Les chiffres sont inquiétants : chaque tunisien vivant en milieu urbain produit plus de 335 kg de déchets par an, contre 62 pour les tunisiens vivants en milieu rural. C’est un problème en soit. Mais ça l’est davantage lorsqu’on sait que seuls 65% des déchets sont mis en décharge. En effet, l’Etat ne dispose pas suffisamment de structures pour le traitement des déchets. Et pour cause : la Tunisie ne dispose actuellement que de 10 décharges contrôlées et 4 décharges semi-contrôlées pour le traitement. Face à la quantité des déchets dans les rues, les habitants ont tendance à opter pour l’incinération sauvage alors que celle-ci présente des risques avérés sur l’environnement et la santé. D’ici la fin de l’année, dix nouveaux centres de transformation des déchets devraient être crées. En attendant, nos poubelles débordent et la solution pourrait se trouver ailleurs. Là où nous avons prise : diminuer le volume de nos déchets.

Réduire le contenu de nos poubelles

Car une poubelle est très vite remplie : gobelet du café pris le matin, emballage du cake avalé à 10h, bouteille d’eau, sachet dans lequel il y a le sandwich du midi, lui-même enveloppé dans du papier, etc. Notre production d’ordures ne cesse d’augmenter. Selon un rapport de la banque mondiale, « la quantité d’ordures générée par les citadins va fortement augmenter d’ici à 2025 ». En effet, « ce volume passera de 1,3 milliard de tonnes par an aujourd’hui [2012] à 2,2 milliards, l’essentiel de la hausse provenant des villes à forte croissance des pays en développement ». Face à un tel contexte, de plus en plus de citoyens s’engagent dans un mode de vie Zero Waste. Né en Californie dans les années 80, le mouvement Zero Waste  fait des émules à travers le monde.

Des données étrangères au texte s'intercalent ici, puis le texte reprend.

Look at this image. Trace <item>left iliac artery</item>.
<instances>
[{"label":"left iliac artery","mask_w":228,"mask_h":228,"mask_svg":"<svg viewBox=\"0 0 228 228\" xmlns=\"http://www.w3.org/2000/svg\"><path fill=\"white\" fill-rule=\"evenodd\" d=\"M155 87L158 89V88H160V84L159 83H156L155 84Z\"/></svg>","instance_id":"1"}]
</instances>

Son crédo ? « Refuser ce dont on n’a pas besoin, réduire le volume de nécessaire, réutiliser, recycler et composter ». Comment ? Limiter les emballages, acheter en vrac, pratiquer le compostage ou encore privilégier les objets d’occasions aux neufs. Car dans « waste », il faut comprendre « déchet » et « gaspillage ». En Tunisie, le mouvement s’installe tout doucement.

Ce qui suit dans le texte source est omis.